Reading passage:
------------------------
The Human Spirit: Sigd signals
11/22/2012 12:39
Nearly 200 women and men celebrate an Ethiopian festival for Nishmat’s Maayan Program.
SIGD NIGHT at Nishmat Photo: Courtesy
‘What happens when you want to move a tree?” asks the stately young woman in the
long white gown, reading to the audience from an oversized notebook marked
“Sigd.”
Let’s call her Adina – a name that works in both Hebrew and
Amharic. Out of modesty and unease about media exposure, she prefers to use a
pseudonym.
“You can try to transplant the tree without the roots,” she
says. “But if you take the trouble of digging out the roots, it will thrive in
new surroundings.”
This Ethiopian aphorism captures the theme of Sigd
night at Nishmat, the Jeannie Schottenstein Center for Advanced Torah Study for
Women in Jerusalem. Nishmat is renowned for enabling women to decode complex
Jewish texts, a prerequisite for leadership in the religious community, and for
the pioneering of women’s halachic advisers – yoetzot halacha – who run an
authoritative hotline for women in matters of ritual purity.
But tonight
the tall books of Talmud are stored away.
------------------------
Dataset records

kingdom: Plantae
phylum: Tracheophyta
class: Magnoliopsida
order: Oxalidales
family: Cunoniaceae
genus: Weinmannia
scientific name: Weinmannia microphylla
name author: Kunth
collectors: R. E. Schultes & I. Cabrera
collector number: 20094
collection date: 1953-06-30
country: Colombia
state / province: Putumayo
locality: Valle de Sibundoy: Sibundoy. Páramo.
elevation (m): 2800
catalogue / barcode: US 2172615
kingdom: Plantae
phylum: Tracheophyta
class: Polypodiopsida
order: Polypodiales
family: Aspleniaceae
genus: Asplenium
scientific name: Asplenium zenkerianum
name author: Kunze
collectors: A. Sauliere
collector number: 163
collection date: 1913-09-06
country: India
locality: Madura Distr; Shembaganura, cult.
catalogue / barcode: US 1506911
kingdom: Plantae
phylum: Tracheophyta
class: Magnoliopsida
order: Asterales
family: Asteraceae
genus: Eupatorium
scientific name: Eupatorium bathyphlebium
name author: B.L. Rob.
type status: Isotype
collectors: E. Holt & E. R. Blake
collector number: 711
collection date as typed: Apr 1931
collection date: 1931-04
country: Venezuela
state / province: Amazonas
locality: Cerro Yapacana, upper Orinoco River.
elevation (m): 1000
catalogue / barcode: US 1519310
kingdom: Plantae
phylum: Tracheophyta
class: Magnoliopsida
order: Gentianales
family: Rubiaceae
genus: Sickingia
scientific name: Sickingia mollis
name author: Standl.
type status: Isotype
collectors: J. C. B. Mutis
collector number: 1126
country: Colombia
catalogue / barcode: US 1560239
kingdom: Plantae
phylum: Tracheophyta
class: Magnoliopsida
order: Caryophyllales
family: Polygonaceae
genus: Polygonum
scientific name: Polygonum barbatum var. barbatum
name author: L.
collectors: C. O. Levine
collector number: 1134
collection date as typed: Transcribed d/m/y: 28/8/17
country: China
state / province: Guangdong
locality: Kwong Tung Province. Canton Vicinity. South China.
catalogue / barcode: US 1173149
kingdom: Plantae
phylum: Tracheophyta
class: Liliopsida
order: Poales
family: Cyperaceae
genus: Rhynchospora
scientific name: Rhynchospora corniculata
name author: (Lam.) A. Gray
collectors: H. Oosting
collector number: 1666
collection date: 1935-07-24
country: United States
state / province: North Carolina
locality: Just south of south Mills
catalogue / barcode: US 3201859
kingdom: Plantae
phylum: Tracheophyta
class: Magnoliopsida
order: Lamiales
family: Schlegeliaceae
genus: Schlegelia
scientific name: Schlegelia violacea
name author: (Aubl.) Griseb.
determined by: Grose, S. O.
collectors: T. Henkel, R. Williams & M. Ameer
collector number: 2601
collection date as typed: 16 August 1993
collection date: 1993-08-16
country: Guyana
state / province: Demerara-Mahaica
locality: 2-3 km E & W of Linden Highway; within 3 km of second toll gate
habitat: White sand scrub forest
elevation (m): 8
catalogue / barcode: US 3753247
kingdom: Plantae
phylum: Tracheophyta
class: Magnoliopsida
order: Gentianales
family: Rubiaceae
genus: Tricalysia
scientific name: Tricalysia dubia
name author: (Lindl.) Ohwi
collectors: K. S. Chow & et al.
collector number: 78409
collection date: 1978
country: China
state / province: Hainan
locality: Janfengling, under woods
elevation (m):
------------------------
Apply what you read:
[a] In the Sigd article, how many women and men celebrate the Ethiopian festival?
[b] Swap "aphorism" for "proverb" in the Sigd article, and give the passage again starting at "This Ethiopian aphorism" and ending at "of ritual purity.".
[c] Extend the Sigd article past its final sentence.

Results for the exercise:
[a] Nearly 200

[b]
This Ethiopian proverb captures the theme of Sigd
night at Nishmat, the Jeannie Schottenstein Center for Advanced Torah Study for
Women in Jerusalem. Nishmat is renowned for enabling women to decode complex
Jewish texts, a prerequisite for leadership in the religious community, and for
the pioneering of women’s halachic advisers – yoetzot halacha – who run an
authoritative hotline for women in matters of ritual purity.

[c]
Nearly 200 women and men –
students, teachers, volunteers, friends – led by Ethiopian-born students like
Adina from Nishmat’s Maayan Program, are celebrating the Ethiopian festival. The
usual photos of Sigd show Ethiopian patriarchs (kesim) in white robes, carrying
umbrellas and staffs, praying on the hillsides of Jerusalem. Back in Ethiopia,
Jews celebrated Sigd by fasting, dressing in festive white clothing and climbing
to the highest nearby mountain peak where they reaffirmed their commitment to
the observance of Judaism and their continued longing for Jerusalem through
prayer and reading the Torah. Later, they returned to their villages for
feasting and dancing. In 2008, the Knesset made Sigd an official holiday of the
State of Israel.
Adina has taken a rare day off from her intensive
studies.
She went to the ritual ceremony with her dormmates, Sabra Torah
scholars and American gap-year students, and interpreted for them. And she and
her 16 fellow Ethiopian-born first-year Maayan students have prepared the
evening’s dramatic readings and the food.
The menu includes miser wat
(red lentils), dabo (bread) and stewed vegetables eaten with injera, the
high-protein sour crepe that is the staple of the Ethiopian diet.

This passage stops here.